Geben Sie aus dem Dokumenttext den Abschnitt wörtlich aus, beginnend mit „Ob Baumgartners Vorschlag, der“ und endend mit „Nation, verhängen darf.“.

### [Dokumenttext]
#####
Ob Baumgartners Vorschlag, der mit dem Ausschluss der Russen enden könnte, in der erweiterten Sportfamilie auf Beifall stößt, ist fraglich. IOC-Präsident Thomas Bach bittet nächste Woche zu einem Treffen, um das Vorgehen der Weltverbände, wie es heißt, „zu harmonisieren“. Dabei gehe es „um die schwierige Entscheidung zwischen kollektiver Verantwortung und individueller Gerechtigkeit“. Im Klartext: um die Frage, ob man überhaupt einen Bann gegen Russland, gegen eine Nation, verhängen darf.
#####
### [Bereitgestellte Datensätze]
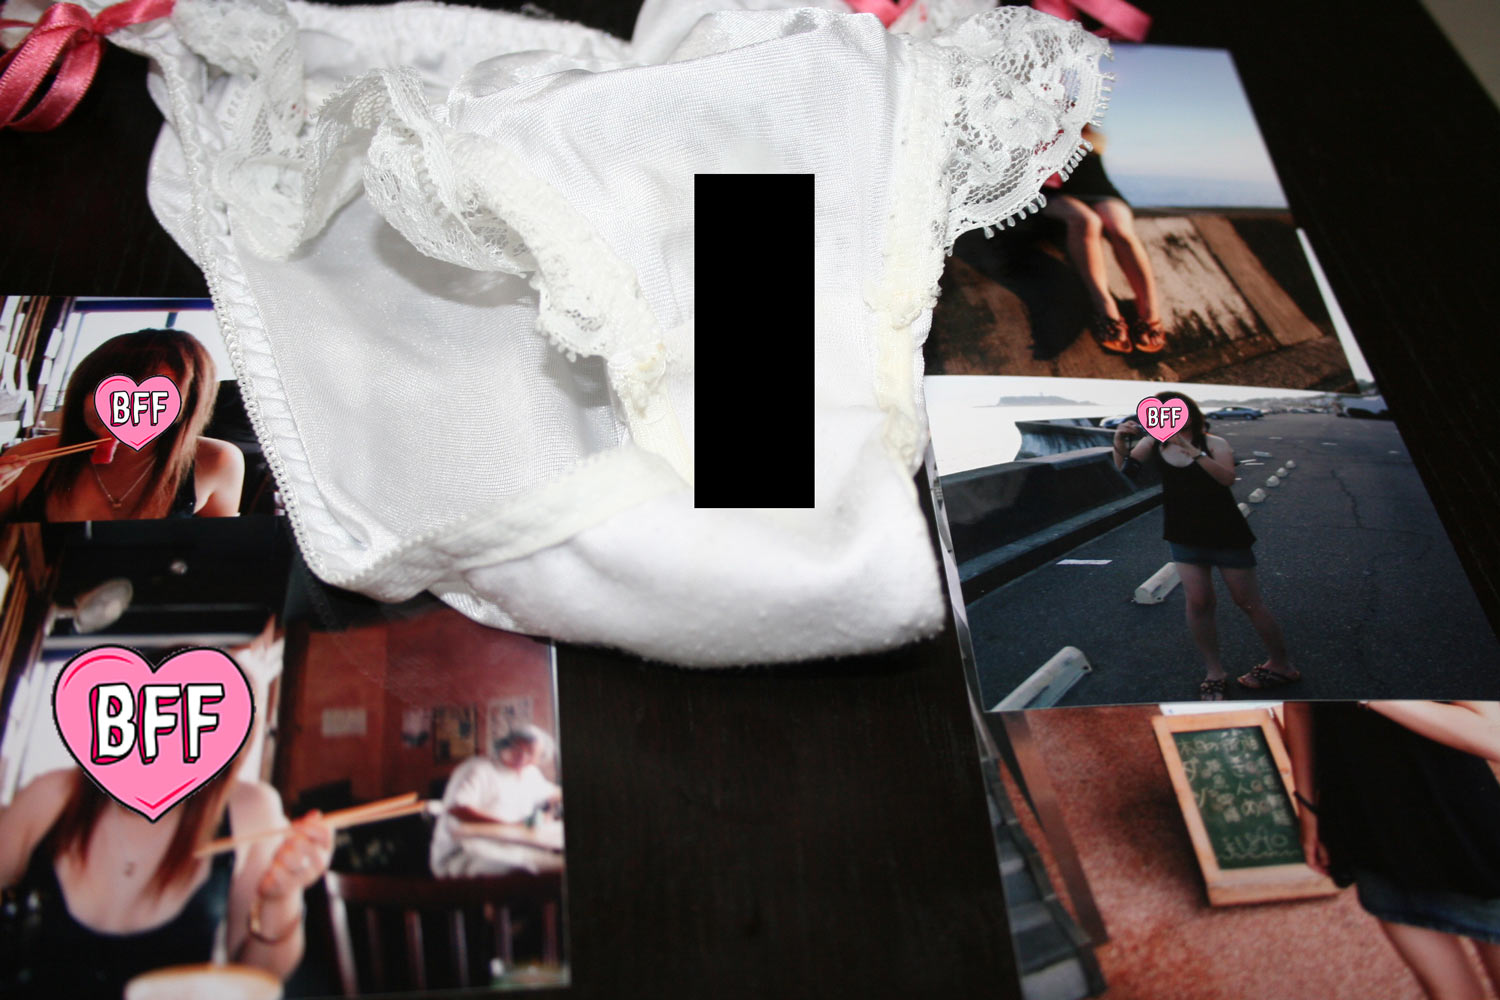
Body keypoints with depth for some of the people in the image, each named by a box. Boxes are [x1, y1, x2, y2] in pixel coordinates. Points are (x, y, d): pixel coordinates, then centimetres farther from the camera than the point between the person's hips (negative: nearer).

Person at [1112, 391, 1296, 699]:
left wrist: (1193, 452, -42)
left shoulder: (1213, 444, -16)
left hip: (1225, 533, -3)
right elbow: (1126, 469, -11)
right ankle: (1214, 673, 9)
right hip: (1185, 535, 3)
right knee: (1198, 603, -4)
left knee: (1248, 603, 5)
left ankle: (1281, 665, 20)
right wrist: (1120, 444, -30)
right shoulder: (1153, 444, -4)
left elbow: (1227, 479, -31)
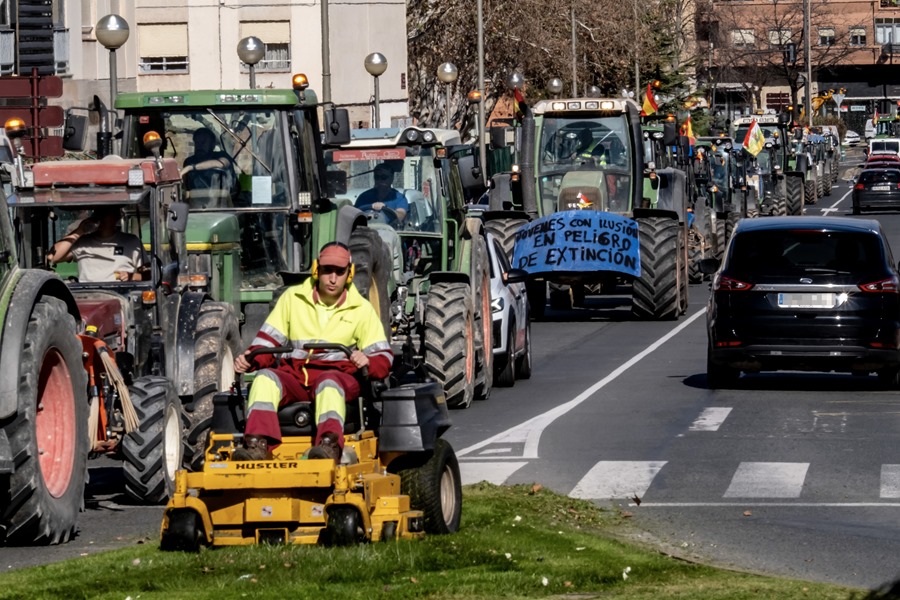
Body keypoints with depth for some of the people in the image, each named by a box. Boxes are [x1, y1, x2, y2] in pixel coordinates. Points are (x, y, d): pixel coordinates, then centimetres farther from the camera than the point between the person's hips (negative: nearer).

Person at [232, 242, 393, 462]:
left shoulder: (361, 309, 11)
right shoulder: (292, 298, 14)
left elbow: (384, 357, 8)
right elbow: (268, 341, 13)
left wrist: (368, 362, -17)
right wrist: (250, 358, -10)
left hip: (338, 376, -2)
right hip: (294, 376, 2)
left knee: (328, 382, -38)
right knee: (265, 377, -30)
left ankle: (330, 444, -63)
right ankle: (257, 445, -48)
#####
### [Gelöste Aufgabe]
Ob Baumgartners Vorschlag, der mit dem Ausschluss der Russen enden könnte, in der erweiterten Sportfamilie auf Beifall stößt, ist fraglich. IOC-Präsident Thomas Bach bittet nächste Woche zu einem Treffen, um das Vorgehen der Weltverbände, wie es heißt, „zu harmonisieren“. Dabei gehe es „um die schwierige Entscheidung zwischen kollektiver Verantwortung und individueller Gerechtigkeit“. Im Klartext: um die Frage, ob man überhaupt einen Bann gegen Russland, gegen eine Nation, verhängen darf.